While academics and managers at semiconductor, EDA and systems companies seem to agree that the electronics design industry needs to move up to a higher level of abstraction, it seems that hardware engineers will have to be dragged and cosseted into any new era of system-on-chip (SoC) design.

One observer said he was not surprised at the unanimity of the engineers' response. "These people are experts in VHDL and Verilog, their skills are in high demand because of the design productivity gap and their salaries are rising. Why would they want to see a change?"

But attendance at the panel suggested that engineers were at least interested in learning more about design from high-level languages. "They voted one way with their hands and another way with their feet," the observer said.

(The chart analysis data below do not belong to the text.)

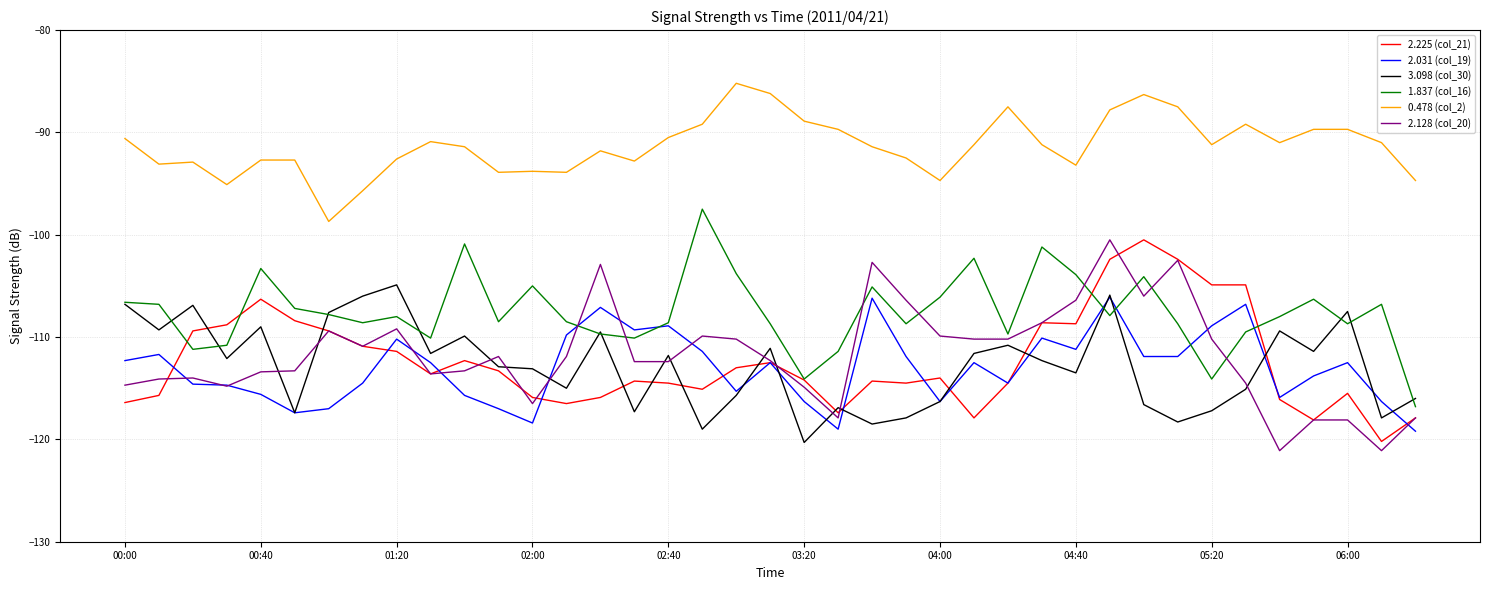

Which series has the largest total across all categories?

0.478 (col_2)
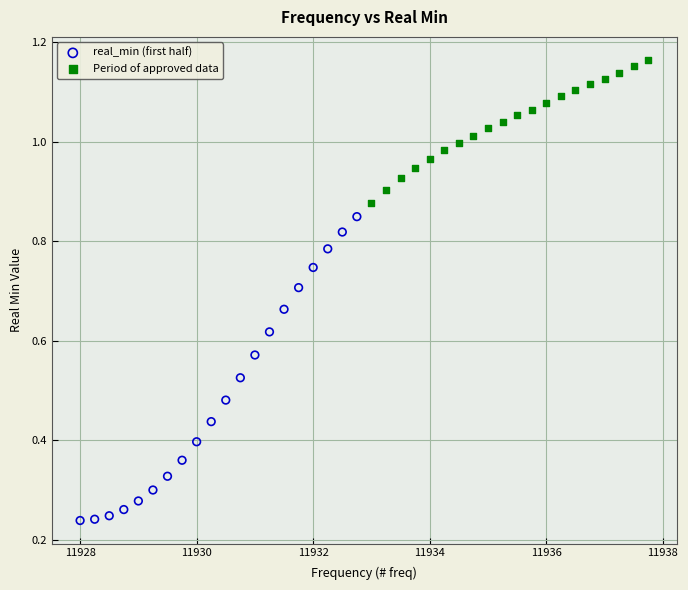

Which series contains the highest Y value?

Period of approved data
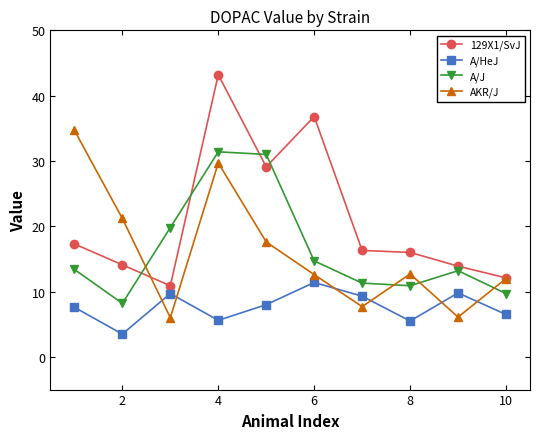

What is the minimum value for A/J?

8.2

The panel, moderated by Larry Rosenberg, chairman of the technical committee of the Virtual Socket Interface Alliance (VSIA), concluded that synthesizable C is not only coming soon but is available now. But the key issue is what sort of synthesis is available and how useful it is, the panel concluded.

Paul Rosenfeld, director of business development at CoWare Inc. (Santa Clara, Calif.), pitched for "a common dialect" of C/C++ to allow the industry to progress, and he referenced the Open SystemC Initiative that his company has recently launched with Synopsys Inc.

Simon Davidmann, president and chief executive officer of Co-Design Automation Inc. (San Jose, Calif.), voiced concerns over attempts to push designers towards C/C++ as the next design entry language. "With class libraries you end up with a roll-your-own simulation environment," he said. "C is a software programming language so you can write anything in C you want to, but the users are all going in different directions."

Davidmann then briefly described his company's Superlog language as the appropriate solution. Superlog is a purpose-built language that takes the best features of C, Verilog and VHDL to craft the "first viable SoC language," Davidmann said.

Philip Dworsky, marketing and applications manager in the design reuse group at Synopsys (Mountain View, Calif.), spoke last and reiterated claims of multi-company support for the SystemC initiative. Although it only offers modeling support at present, SystemC is moving towards broader capabilities in synthesis, he said.

One audience member asked how any moves to new languages addressed the fact that system, hardware and software engineers are different and have different backgrounds, training and cultures.

Panelists responded by discussing the trend of RTL engineers moving up in abstraction and systems engineers moving down, and said a new language could bridge the gap between specification and implementation. But none of the panelists was prepared to address what seemed to be the underlying premise of the panel: that such a partitioned organization might be today's reality, but is a thing of the past.